The reason there's few succinct sources is because the effects are all over: stagnant wages, outsourcing and offshoring of high-paying jobs, boosts to stock prices after layoffs, etc.
http://www.epi.org/publications/entry/bp195/The thing to ask them is
why they think tax breaks for high-income people will stimulate the economy?
They're obviously old enough to remember Reagan. Do they remember Reagan's claim that by lowering the tax rates, people would use that money to modernize out industrial plant? Part of the conventional wisdom back then was that every other major manufacturing nation had suffered massive destruction during WW2, so most of their factories were newer and more efficient than ours. Modernizing them would help turn around the problems that were turning the Steel Belt into the Rust Belt.
The wealthy got the tax breaks, but what happened? The money went to Wall Street, and what we got was Mergermania. That stimulated stock prices, and made a lot of money for a few people, but ordinary people were just "fat" that needed to be "trimmed". The modernized factories were mostly built in Mexico and other cheap-labor countries.
The same bait-and-switch sales tactics happened again and again: LBO's, the New Economy, etc. The claim is that this is needed to get ahead of the ball, but the benefits never quite reach the lower levels.
Here's the point: why should they? Making money by real investment (developing a new product or process, or providing the resources to those who do, and getting a piece of the action on the money made from that) involves hard work and real risk of it not panning out. What's a much easier and surer way to make money? Squeezing people: cut wages, cut jobs, make people work longer hours without added pay, sending jobs to cheap-labor countries.
All Wall Street cares about is the numbers on the quarterly report, so it doesn't care about how those numbers are gotten. Real investment in development takes a back seat to speculation and liquidation.
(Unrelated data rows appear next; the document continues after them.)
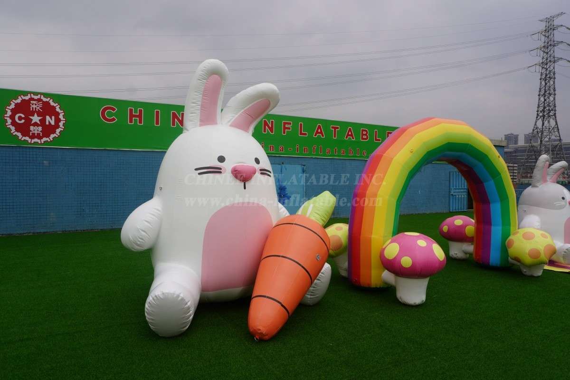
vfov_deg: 53.1
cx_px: 285
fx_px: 380
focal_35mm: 24
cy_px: 190
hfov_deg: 73.7
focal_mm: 16
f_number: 10
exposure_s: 1/200
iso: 100
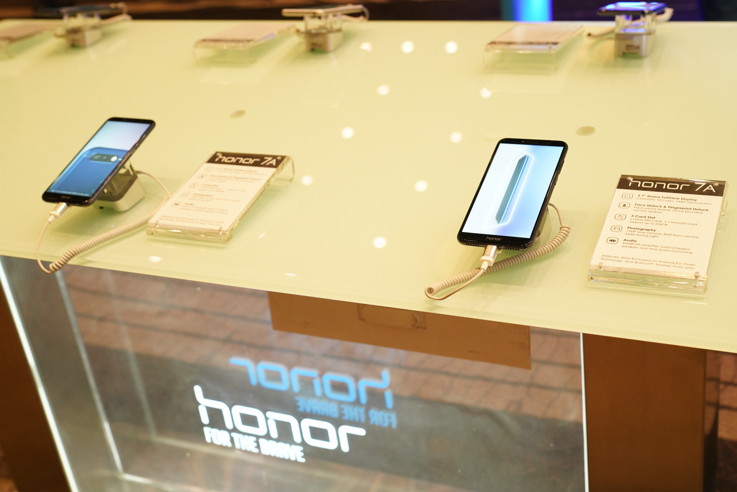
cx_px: 368
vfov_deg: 28.1
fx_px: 983
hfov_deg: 41.1
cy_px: 246
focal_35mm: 48
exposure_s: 1/60
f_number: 5.6
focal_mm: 48
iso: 5000
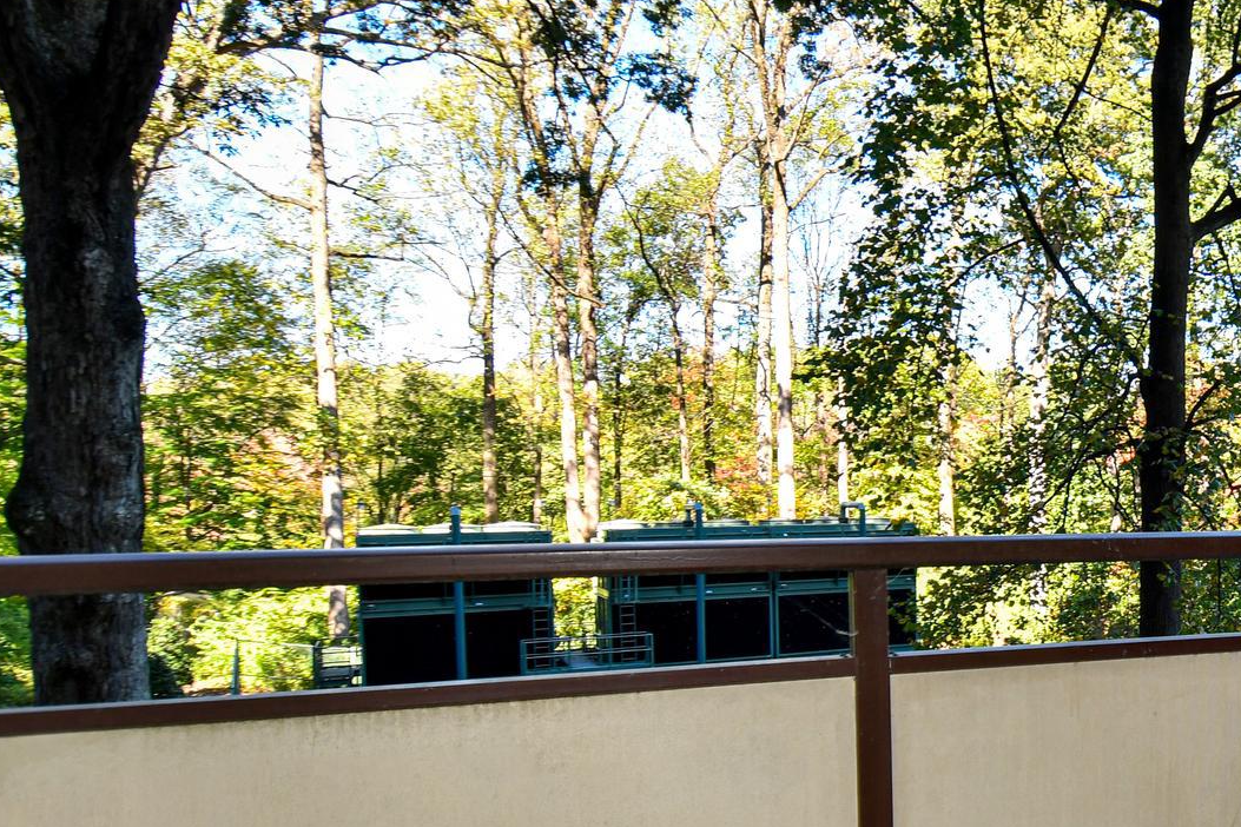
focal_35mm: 35
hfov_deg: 47.3
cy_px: 580
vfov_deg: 37.3
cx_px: 1177
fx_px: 1206
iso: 200
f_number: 5
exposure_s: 1/100
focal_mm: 12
You can get real fat from eating seed corn, but only if you don't mind a lot of people starving later.
Go to
http://www.barlettandsteele.com/ and look up some of the stories and books these journalists have written over the last 20 years. Try corresponding with them and with the people who've written some of the articles you've found that were too short to include the actual data. They may be able to help point to the data AND to things that better describe things in layman's terms.